Today’s topics include Qualcomm’s preview of its 5G wireless technology and strategy; Juniper Networks’ latest switches and software for multi-cloud environments, Google’s new high-performance virtual machine options for cloud customers; and the latest Hack the Air Force campaign has awarded more than $100,000 for bug discoveries.
Qualcomm Technologies has previewed its 5G technology and strategy as service providers prepare to upgrade their networks to support this advanced wireless protocol.
The company offered insights into early-stage use cases for 5G chips, chipsets and modems, revealed an international group of 18 telecom partners who are updating their systems in anticipation of the new hardware and previewed a new set of 5G wireless services.
Use cases for 5G will include enhanced mobile broadband to smartphones, always connected PCs, head-mounted displays for virtual reality, augmented reality and extended reality hardware; and Mobile Broadband, all of which require constant and consistent cloud connectivity. However these products won’t reach the market until 2019 at the earliest, Qualcomm executives said.
Juniper Networks this week is expanding its multi-cloud strategy with an array of hardware, software and services offerings to give businesses improved throughput, automation and security.

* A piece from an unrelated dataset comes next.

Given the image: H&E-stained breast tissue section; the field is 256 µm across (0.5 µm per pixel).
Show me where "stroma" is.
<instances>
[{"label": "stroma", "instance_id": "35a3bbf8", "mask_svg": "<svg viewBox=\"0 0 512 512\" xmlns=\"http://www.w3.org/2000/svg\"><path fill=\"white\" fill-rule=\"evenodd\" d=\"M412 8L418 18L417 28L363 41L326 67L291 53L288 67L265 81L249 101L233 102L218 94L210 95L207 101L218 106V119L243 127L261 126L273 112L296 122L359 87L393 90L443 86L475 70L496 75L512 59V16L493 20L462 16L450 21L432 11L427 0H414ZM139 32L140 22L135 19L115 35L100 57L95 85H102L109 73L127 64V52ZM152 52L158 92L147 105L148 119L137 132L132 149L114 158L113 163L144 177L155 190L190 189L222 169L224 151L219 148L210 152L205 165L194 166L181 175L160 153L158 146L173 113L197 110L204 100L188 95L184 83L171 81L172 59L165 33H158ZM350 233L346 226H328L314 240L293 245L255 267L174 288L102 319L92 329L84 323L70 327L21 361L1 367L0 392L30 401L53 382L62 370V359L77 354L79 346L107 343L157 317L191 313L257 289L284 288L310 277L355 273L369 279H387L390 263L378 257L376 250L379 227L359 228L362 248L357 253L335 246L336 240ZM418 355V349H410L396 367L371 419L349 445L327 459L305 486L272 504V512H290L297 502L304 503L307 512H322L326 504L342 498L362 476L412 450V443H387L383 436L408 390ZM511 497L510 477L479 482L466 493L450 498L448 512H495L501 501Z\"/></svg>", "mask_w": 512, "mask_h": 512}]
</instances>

The broad range of network offerings comes with the understanding that enterprises are rapidly embracing not only hybrid cloud environments, but also multi-cloud environments. In the data center, Juniper introduced a universal switch that can be used for the data center spine, the network edge and the data center interconnect. They also rolled out a spine switch and a top-of-rack switch.
For the campus, Juniper unveiled two new core switches, which include interfaces that support multiple Gigabit speeds. Juniper is also offering a cloud-based service called Sky Enterprise that enables users to deploy and manage campus and branch networks and security devices. It includes a web dashboard and can reduce change errors by up to 90 percent, according to officials.
Google this week announced general availability of new high-performance virtual machine configuration options for enterprises running large workloads on its cloud platform. The configurations support up to 96 virtual CPUs, 624 gigabytes of memory, and use Google’s Intel Xeon Skylake processor-equipped cloud servers.
Hanan Youssef, product manager of Compute Engine at Google, said one Google partner has demonstrated up to 1.8x performance gains using the new virtual machines.
The high-performance VMs are available in three predefined machine types designed for handling different workloads. The standard type comes with support for 96 virtual CPUs, 360GB of memory and up to 64TB of persistent disk. The high-memory option comes with 96 virtual CPUs, 624GB of memory and 64 TB of persistent disk, and the high-CPU configuration is designed for processor-intensive apps and comes with 96 virtual CPUs and 86.4 GB memory.
The U.S. Air Force engaged in its second 20-day Hack the Air Force security initiative, operated by the HackerOne bug bounty platform, which involved security researchers from 26 countries who discovered 106 valid vulnerabilities. The Air Force paid a total of $103,883 in awards to security researchers.
Alex Rice, co-founder and CTO of HackerOne, told eWEEK, “We have done the bug bounty programs remotely in the past, which is common and this was the first one to start off with a live event.”
The live event took place on Dec. 9, 2017 and kicked off the 20-day Hack the Air Force 2.0 challenge. The results of the challenge were not publicly disclosed until Feb. 15.